1. Field of the Invention
This invention relates to transmission of information along a tubular string, and more particularly to a system for acoustically transmitting signals across a connection in the tubular string.
2. Description of the Related Art
The oilfield industry currently uses two extremes of communication within wellbores. The classification of these two extremes relates to the timing of the wellbore construction, typically during the wellbore construction and after construction during the operation of the wellbore for production of hydrocarbons.
During the drilling and completion phases, communication is accomplished using a form of mud pulse telemetry commonly utilized within measurement while drilling (MWD) systems. Alternative methods of telemetry, such as low frequency electromagnetic and acoustics, have been investigated and found to be of limited or specialized use. In general MWD telemetry is bound by the speed of sound and the viscous properties in the drilling fluid, thus data rates for mud pulse telemetry seldom exceed 10 bits per second.

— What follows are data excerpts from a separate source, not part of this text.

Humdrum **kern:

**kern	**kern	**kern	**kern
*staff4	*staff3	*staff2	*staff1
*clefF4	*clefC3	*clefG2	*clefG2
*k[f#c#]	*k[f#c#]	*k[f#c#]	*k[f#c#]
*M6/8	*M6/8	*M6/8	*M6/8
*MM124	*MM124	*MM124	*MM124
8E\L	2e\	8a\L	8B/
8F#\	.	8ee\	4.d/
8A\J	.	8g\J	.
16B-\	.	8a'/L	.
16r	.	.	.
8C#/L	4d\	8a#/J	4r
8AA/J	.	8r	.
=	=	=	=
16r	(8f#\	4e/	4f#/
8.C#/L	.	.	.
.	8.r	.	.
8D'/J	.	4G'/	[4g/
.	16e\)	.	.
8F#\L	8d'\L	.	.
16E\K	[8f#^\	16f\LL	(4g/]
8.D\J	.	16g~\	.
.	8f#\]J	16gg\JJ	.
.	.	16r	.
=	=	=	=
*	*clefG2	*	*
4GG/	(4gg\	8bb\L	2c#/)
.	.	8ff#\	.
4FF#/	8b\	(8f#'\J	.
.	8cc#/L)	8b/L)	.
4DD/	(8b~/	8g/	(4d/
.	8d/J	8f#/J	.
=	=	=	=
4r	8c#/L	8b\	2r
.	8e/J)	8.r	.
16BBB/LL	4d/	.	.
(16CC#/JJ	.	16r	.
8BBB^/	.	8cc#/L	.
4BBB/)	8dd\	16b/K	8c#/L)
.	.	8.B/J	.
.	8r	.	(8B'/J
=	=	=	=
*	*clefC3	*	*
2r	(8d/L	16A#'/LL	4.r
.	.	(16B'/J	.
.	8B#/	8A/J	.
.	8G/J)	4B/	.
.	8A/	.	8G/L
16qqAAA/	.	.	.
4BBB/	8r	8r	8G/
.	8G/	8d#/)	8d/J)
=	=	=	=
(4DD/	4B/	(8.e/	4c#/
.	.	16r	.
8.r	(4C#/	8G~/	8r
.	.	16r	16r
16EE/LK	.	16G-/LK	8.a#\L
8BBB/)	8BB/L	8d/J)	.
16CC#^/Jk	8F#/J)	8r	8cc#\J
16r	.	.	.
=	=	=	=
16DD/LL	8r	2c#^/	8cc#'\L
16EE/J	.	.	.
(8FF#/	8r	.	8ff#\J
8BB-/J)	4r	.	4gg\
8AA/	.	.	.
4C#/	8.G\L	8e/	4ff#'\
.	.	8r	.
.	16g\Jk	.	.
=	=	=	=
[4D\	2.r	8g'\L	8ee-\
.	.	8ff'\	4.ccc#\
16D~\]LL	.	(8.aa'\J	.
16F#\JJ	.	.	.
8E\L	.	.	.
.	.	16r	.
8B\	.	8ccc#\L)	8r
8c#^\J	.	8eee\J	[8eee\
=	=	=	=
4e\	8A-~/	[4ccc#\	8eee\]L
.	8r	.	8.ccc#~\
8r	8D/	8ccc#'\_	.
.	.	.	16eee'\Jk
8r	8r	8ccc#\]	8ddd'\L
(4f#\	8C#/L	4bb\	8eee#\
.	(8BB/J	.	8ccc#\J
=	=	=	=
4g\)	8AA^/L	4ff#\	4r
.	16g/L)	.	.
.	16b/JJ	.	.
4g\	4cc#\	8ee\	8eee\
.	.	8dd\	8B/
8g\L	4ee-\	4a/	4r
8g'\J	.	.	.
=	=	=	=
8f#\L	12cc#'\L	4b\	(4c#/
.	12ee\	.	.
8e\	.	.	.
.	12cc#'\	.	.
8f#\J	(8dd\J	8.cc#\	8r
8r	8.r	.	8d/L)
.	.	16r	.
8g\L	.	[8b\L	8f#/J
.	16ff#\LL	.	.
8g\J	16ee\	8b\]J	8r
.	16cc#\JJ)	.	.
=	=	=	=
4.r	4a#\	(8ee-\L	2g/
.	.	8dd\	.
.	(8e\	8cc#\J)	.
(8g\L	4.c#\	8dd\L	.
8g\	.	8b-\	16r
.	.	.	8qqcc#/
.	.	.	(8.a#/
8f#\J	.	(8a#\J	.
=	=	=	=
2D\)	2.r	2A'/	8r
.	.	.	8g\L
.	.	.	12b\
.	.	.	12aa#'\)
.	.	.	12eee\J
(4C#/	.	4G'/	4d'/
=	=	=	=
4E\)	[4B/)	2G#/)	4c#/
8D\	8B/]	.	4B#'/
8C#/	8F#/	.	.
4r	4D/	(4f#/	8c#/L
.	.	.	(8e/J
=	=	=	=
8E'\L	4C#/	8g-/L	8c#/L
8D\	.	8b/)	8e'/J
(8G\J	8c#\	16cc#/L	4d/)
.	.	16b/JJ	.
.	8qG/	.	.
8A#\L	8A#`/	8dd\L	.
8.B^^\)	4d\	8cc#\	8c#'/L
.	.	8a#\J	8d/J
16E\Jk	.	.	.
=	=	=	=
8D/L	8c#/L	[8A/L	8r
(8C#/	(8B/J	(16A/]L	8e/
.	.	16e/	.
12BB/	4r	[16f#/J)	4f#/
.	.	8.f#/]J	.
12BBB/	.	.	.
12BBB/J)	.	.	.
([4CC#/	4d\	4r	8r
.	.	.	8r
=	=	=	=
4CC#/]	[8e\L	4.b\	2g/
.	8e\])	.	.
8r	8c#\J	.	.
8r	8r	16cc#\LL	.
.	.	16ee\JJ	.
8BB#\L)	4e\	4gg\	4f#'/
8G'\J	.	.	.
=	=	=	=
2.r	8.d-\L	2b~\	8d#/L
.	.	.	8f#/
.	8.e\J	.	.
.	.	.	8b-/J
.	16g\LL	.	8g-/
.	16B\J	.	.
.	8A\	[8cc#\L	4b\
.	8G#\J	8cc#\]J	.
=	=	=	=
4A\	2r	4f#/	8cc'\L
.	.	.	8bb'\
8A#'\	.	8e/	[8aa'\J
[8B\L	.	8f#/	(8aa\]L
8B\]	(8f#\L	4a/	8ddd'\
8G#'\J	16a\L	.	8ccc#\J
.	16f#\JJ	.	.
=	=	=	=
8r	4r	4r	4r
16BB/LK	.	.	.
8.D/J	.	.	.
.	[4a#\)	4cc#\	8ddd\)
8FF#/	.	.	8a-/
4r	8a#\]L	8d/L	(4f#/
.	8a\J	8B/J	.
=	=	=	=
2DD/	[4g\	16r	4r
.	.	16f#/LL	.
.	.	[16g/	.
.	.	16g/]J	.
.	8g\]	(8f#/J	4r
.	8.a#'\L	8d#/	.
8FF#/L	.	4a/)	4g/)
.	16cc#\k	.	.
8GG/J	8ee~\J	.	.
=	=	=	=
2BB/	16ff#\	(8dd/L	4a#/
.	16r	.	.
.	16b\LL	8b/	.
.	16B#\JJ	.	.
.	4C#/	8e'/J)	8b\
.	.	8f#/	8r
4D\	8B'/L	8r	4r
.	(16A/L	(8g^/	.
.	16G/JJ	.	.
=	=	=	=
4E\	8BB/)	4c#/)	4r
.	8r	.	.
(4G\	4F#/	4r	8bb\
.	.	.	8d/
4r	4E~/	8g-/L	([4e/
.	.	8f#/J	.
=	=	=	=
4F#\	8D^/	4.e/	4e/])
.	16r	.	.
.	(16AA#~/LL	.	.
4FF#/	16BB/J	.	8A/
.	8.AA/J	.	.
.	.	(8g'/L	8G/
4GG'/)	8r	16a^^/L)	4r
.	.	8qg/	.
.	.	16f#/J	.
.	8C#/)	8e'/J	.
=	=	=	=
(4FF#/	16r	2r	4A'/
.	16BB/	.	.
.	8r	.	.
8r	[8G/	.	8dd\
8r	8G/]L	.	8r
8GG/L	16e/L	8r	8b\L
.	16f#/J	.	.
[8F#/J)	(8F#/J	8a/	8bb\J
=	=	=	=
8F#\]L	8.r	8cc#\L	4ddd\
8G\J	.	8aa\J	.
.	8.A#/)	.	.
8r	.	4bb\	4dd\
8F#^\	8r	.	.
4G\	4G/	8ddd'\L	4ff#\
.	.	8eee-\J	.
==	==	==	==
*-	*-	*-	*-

An increase in the number and complexity of downhole sensors in MWD systems has increased the need for higher data rates for the telemetry link. Also, introduction of rotary closed loop steering systems has increased the need for bi-directional telemetry from the top to the bottom of the well.
Industry efforts to develop high data rate telemetry have included methods to incorporate fiber optic or wire technology into the drillstring, transmitting acoustic signals through the drill string, and transmitting electromagnetic signals through the earth surrounding the drill string. U.S. Pat. No. 4,095,865 to Denison, et al., describes sections of drill pipe, pre-wired with an electrical conductor. However, each section of pipe is specially fabricated and difficult and expensive to maintain. Acoustic systems suffer from attenuation and filtering effects caused by reflections at each drill joint connection. Attempts have been made to predict the filtering effects, for example see U.S. Pat. No. 5,477,505 to Drumheller. In most such techniques, signal boosters or repeaters are required on the order of every 1000 feet. To date, the only practical and commercial method of MWD telemetry is modulation of mud flow and pressure with it's relatively slow data rate.
Once a well is drilled and completed, special sensors and control devices are commonly installed to assist in operation of the well. These devices historically have been individually controlled or monitored by dedicated lines. These controls were initially hydraulically operated valves (e.g. subsurface safety valves) or were sliding sleeves operated by shifting tools physically run in on a special wireline to shift the sleeve, as needed.
The next evolution in downhole sensing and control was moving from hydraulic to electric cabling permanently mounted in the wellbore and communicating back to surface control and reporting units. Initially, these control lines provided both power and data/command between downhole and the surface. With advances in sensor technology, the ability to multiplex along wires now allows multiple sensors to be used along a single wire path. The industry has begun to use fiber optic transmission lines in place of traditional electric wire for data communication.
A common element of these well operation sensors and devices is the sending of power and information along the installed telemetry path. The telemetry path is typically installed in long lengths across multiple sections of jointed tubular. Thus, the installation of the telemetry path is required after major tubulars are installed in the well. The devices along the telemetry path must comply with a common interface and power specification. Any malfunction in the line puts the power transmission and communication in jeopardy.
Thus, there is a demonstrated need for higher data rate telemetry systems with bi-directional transmission capability for use with jointed tubulars.